Microsoft Corporation has new browser project on the working board. Called Project Spartan is a new browser which takes off from where Internet Explorer ended. This browser is being built by the software giant to help work its way through the browsers wars for mobile devices.
Spartan will support Windows 10 devices, smartphones as well as PCs.
The rendering engine, for the browser is called Edge, and is a fork from the Explorer 11 or the Trident.
Apparently, the name – ‘Spartan’ is a codename which stems from Xbox One’s game called, Halo Spartan Assault. Apart from that meaning, it also means disciplined, rigorous, frugal and austere.
Position of browsers
According to industry analysts, Google Chrome is now helming the browser world, while Project Spartan is a startup.
Apparently, there are some issues with Google Chrome, which the developer is attempting to patch. Some feel that it has grown to abnormal size, bloated and guzzling far too much of memory, when compared with FireFox. Engineers at Google chrome view it as an issue with RAM and battery and have already commenced repairs with a 12-step fix process.

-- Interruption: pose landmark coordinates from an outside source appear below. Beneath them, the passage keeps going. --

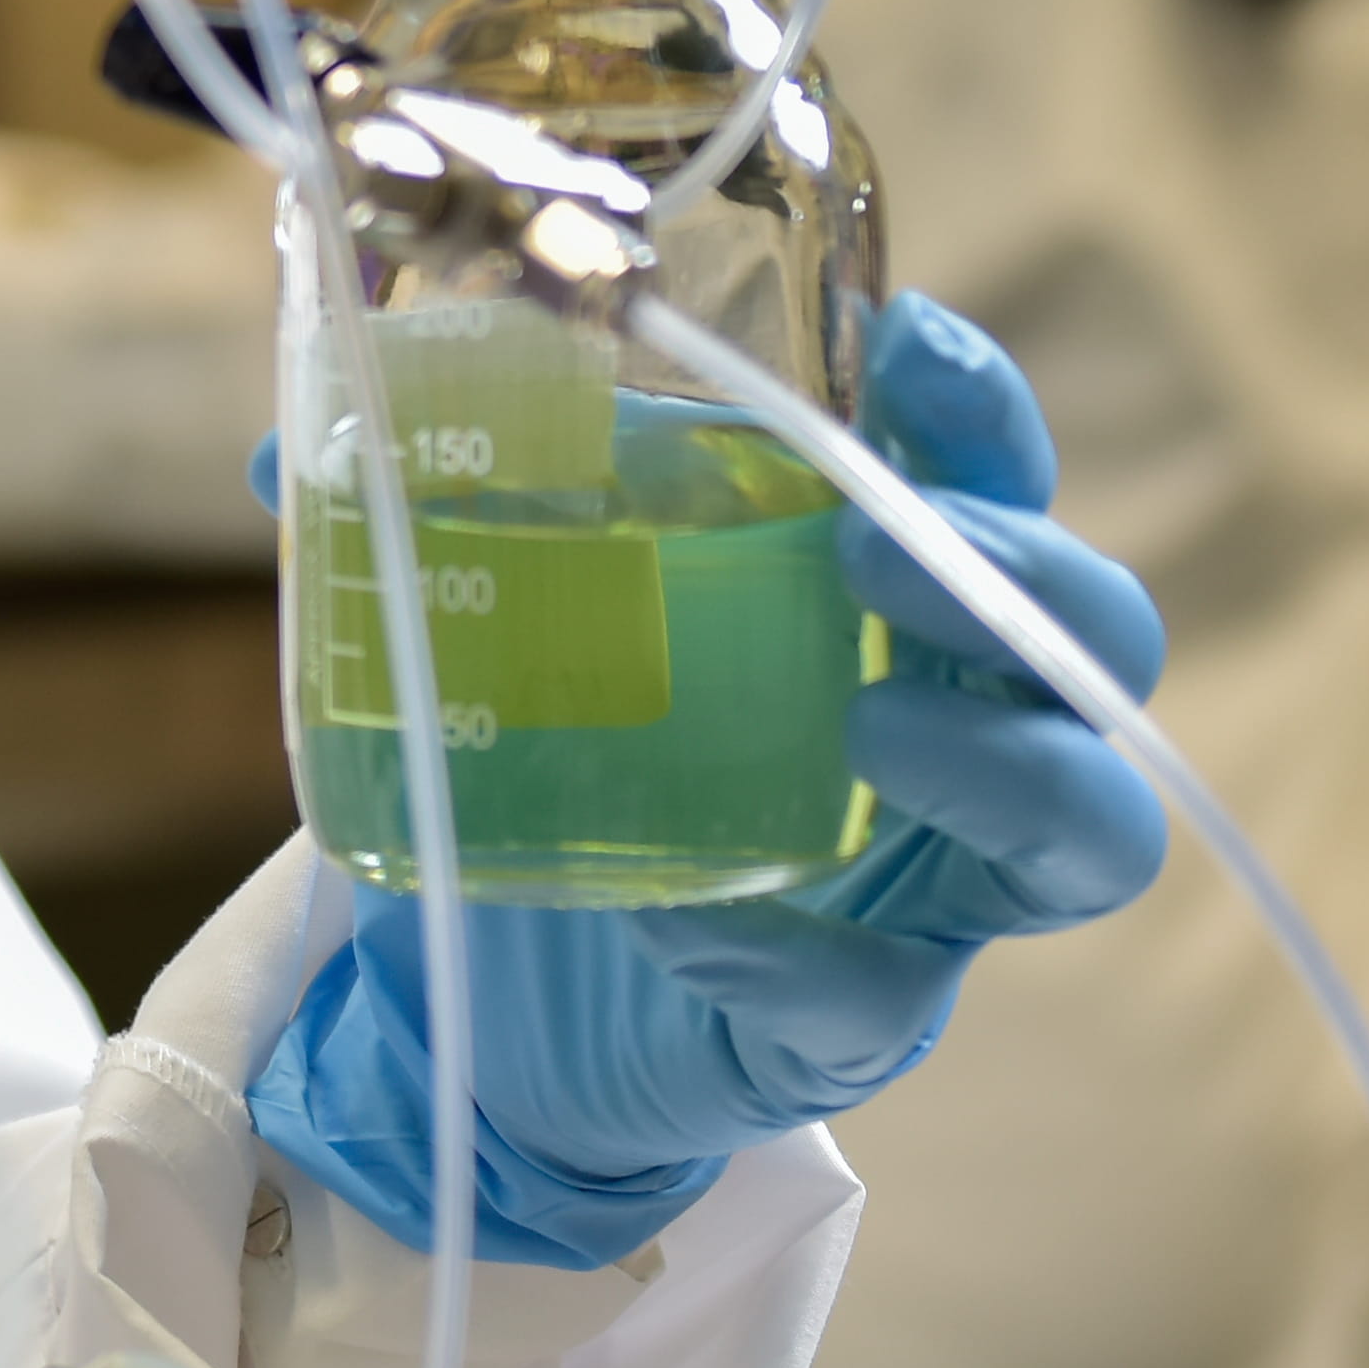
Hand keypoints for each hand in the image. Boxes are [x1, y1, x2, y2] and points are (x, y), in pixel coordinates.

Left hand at [245, 295, 1167, 1264]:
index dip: (980, 412)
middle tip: (864, 543)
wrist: (496, 1002)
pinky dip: (800, 957)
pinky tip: (694, 923)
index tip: (907, 344)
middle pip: (1095, 644)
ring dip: (1003, 762)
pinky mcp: (859, 1024)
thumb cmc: (558, 765)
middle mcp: (945, 723)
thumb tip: (273, 454)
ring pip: (1088, 829)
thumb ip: (429, 536)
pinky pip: (889, 1001)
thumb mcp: (509, 626)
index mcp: (875, 596)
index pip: (990, 476)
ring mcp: (928, 886)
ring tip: (870, 720)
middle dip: (1018, 577)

This has led to Google forking its Webkit to create Blink on its own. This will offer scope for some micromanagement of legacy issues, strategically.
Meanwhile, Project Spartan team is expected to wade through thousands of inoperability bugs. The team is also working on adding support to several web standards.

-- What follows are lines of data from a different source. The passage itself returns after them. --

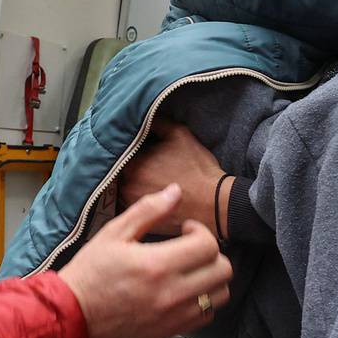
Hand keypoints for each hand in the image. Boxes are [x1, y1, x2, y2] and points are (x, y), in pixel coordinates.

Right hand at [58, 186, 231, 337]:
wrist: (73, 314)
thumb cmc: (91, 272)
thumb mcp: (114, 233)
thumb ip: (148, 210)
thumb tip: (175, 191)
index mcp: (157, 265)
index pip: (207, 246)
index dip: (201, 231)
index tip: (185, 229)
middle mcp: (171, 294)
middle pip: (222, 270)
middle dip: (211, 253)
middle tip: (191, 248)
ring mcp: (174, 316)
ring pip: (220, 295)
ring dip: (212, 278)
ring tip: (192, 269)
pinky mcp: (171, 330)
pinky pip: (207, 316)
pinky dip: (203, 301)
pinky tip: (185, 290)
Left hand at [118, 121, 226, 238]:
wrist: (214, 205)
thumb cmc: (197, 168)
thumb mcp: (179, 135)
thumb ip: (157, 122)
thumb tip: (143, 115)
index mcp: (132, 166)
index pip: (122, 151)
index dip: (135, 149)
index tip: (146, 149)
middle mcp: (126, 187)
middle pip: (123, 171)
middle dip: (133, 166)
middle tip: (151, 164)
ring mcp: (133, 206)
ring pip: (126, 188)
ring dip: (135, 183)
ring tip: (153, 179)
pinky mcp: (142, 222)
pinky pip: (134, 205)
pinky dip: (139, 198)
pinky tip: (154, 193)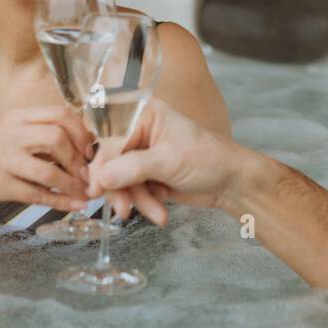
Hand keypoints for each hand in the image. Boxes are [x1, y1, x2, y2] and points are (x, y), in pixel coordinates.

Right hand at [0, 105, 93, 212]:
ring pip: (47, 172)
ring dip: (72, 185)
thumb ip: (50, 133)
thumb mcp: (20, 132)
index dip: (81, 131)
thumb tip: (92, 143)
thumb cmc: (2, 150)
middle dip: (77, 159)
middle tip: (87, 173)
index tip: (89, 149)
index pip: (58, 114)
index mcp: (18, 116)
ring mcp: (2, 160)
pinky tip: (75, 205)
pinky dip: (61, 201)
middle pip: (55, 138)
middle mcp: (9, 134)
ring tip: (84, 192)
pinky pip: (37, 195)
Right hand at [86, 98, 246, 224]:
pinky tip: (160, 213)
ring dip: (137, 200)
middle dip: (120, 189)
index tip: (96, 188)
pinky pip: (131, 191)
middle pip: (109, 162)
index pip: (109, 138)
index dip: (100, 165)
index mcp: (142, 114)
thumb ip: (131, 168)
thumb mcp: (168, 161)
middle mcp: (137, 131)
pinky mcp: (144, 174)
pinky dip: (143, 204)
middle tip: (124, 209)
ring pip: (119, 180)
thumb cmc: (207, 159)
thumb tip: (99, 178)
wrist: (231, 182)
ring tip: (157, 213)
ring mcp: (140, 154)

The goal of Spartan currently is to render windows 10 as a service. The new browser will rapidly and continuously be updated on the same lines as Firefox. However, the browser will have to prove its credibility, given Explorer’s unlimited ‘sins.’

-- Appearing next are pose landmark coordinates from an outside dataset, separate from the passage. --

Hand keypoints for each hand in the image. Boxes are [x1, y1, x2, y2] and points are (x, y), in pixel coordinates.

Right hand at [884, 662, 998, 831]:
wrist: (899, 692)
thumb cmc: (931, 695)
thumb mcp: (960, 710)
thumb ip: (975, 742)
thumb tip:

Despite the hard work Microsoft’s put in to develop Spartan, it is expected to have its own set of limitations. In the meanwhile, Chrome is expected to remain at the top of the browser leadership board. Mobile usage multiplies, the need for agile, faster and leaner browser for quicker opening of images, faster downloads on videos will surge. Of the current line-up of browsers, it is perhaps only Chrome which is likely to sustain the challenges of digital natives driving further use of the internet.